▸ EXERCISE DETAILS: Check each line of the listing for the string "coordinate". Copy those where it appears.
::::::
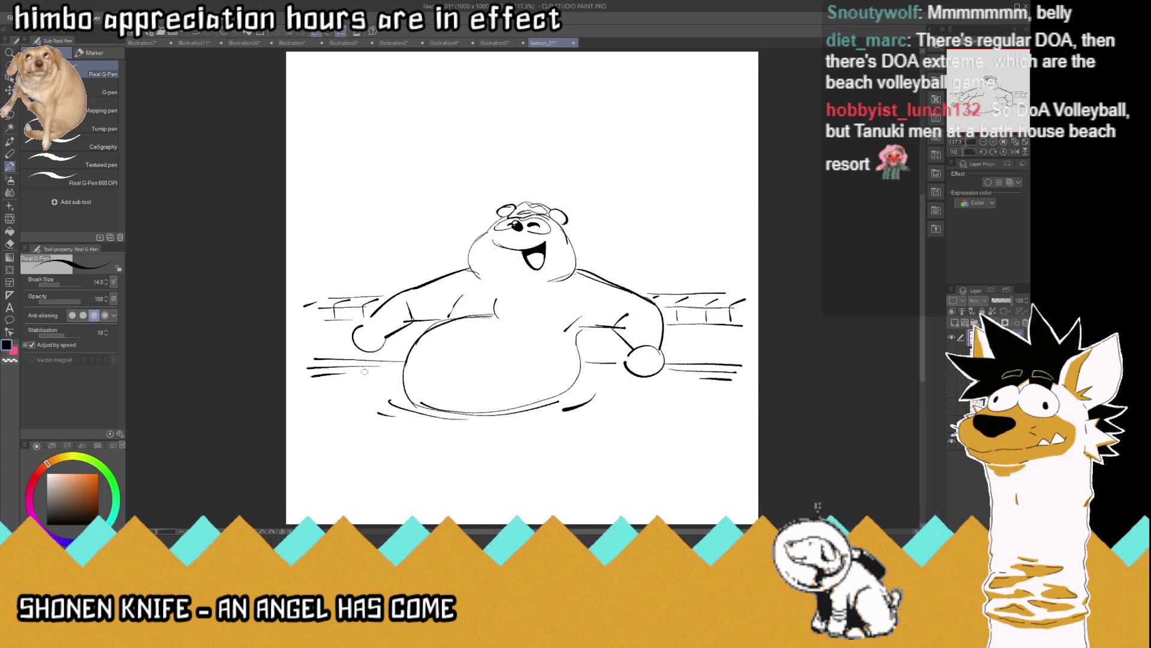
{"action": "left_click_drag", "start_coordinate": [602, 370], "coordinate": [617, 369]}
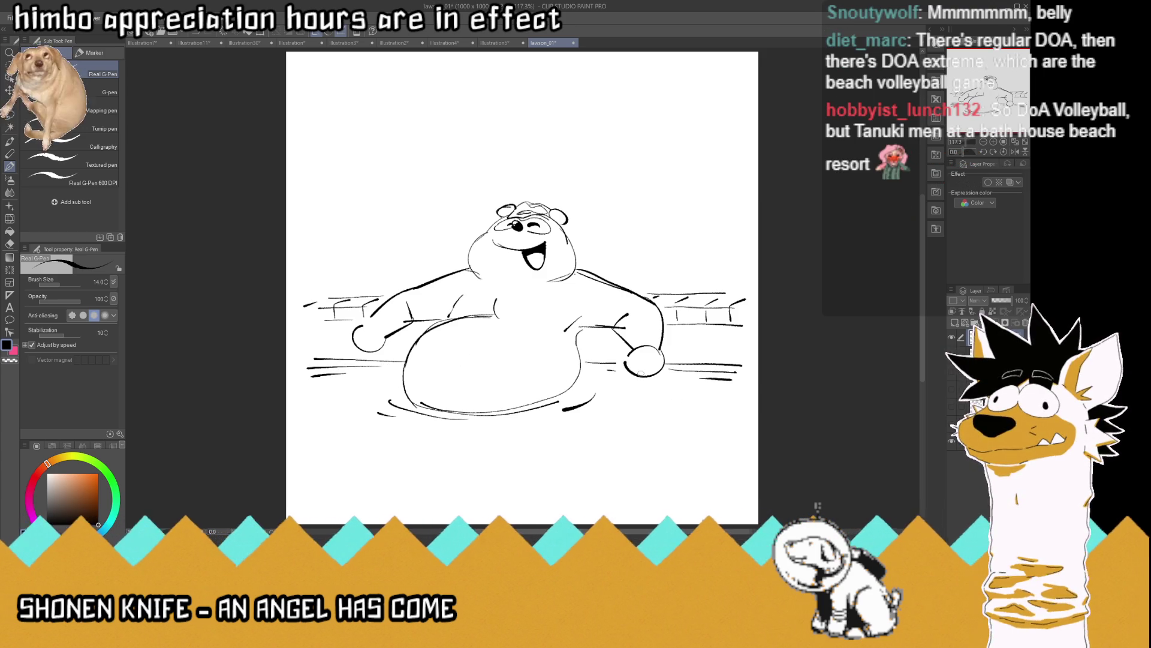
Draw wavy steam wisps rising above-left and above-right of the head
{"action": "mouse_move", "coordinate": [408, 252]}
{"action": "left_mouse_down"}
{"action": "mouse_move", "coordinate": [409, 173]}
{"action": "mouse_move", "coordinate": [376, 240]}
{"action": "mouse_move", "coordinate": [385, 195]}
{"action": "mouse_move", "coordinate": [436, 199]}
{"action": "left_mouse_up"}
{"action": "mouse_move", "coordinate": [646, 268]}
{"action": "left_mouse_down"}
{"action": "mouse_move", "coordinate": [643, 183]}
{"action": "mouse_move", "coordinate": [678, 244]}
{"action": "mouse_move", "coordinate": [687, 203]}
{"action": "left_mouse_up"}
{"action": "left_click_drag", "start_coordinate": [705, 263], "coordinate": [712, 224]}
::::::
▸ EXERCISE OUTPUT:
{"action": "left_click_drag", "start_coordinate": [602, 370], "coordinate": [617, 369]}
{"action": "mouse_move", "coordinate": [408, 252]}
{"action": "mouse_move", "coordinate": [409, 173]}
{"action": "mouse_move", "coordinate": [376, 240]}
{"action": "mouse_move", "coordinate": [385, 195]}
{"action": "mouse_move", "coordinate": [436, 199]}
{"action": "mouse_move", "coordinate": [646, 268]}
{"action": "mouse_move", "coordinate": [643, 183]}
{"action": "mouse_move", "coordinate": [678, 244]}
{"action": "mouse_move", "coordinate": [687, 203]}
{"action": "left_click_drag", "start_coordinate": [705, 263], "coordinate": [712, 224]}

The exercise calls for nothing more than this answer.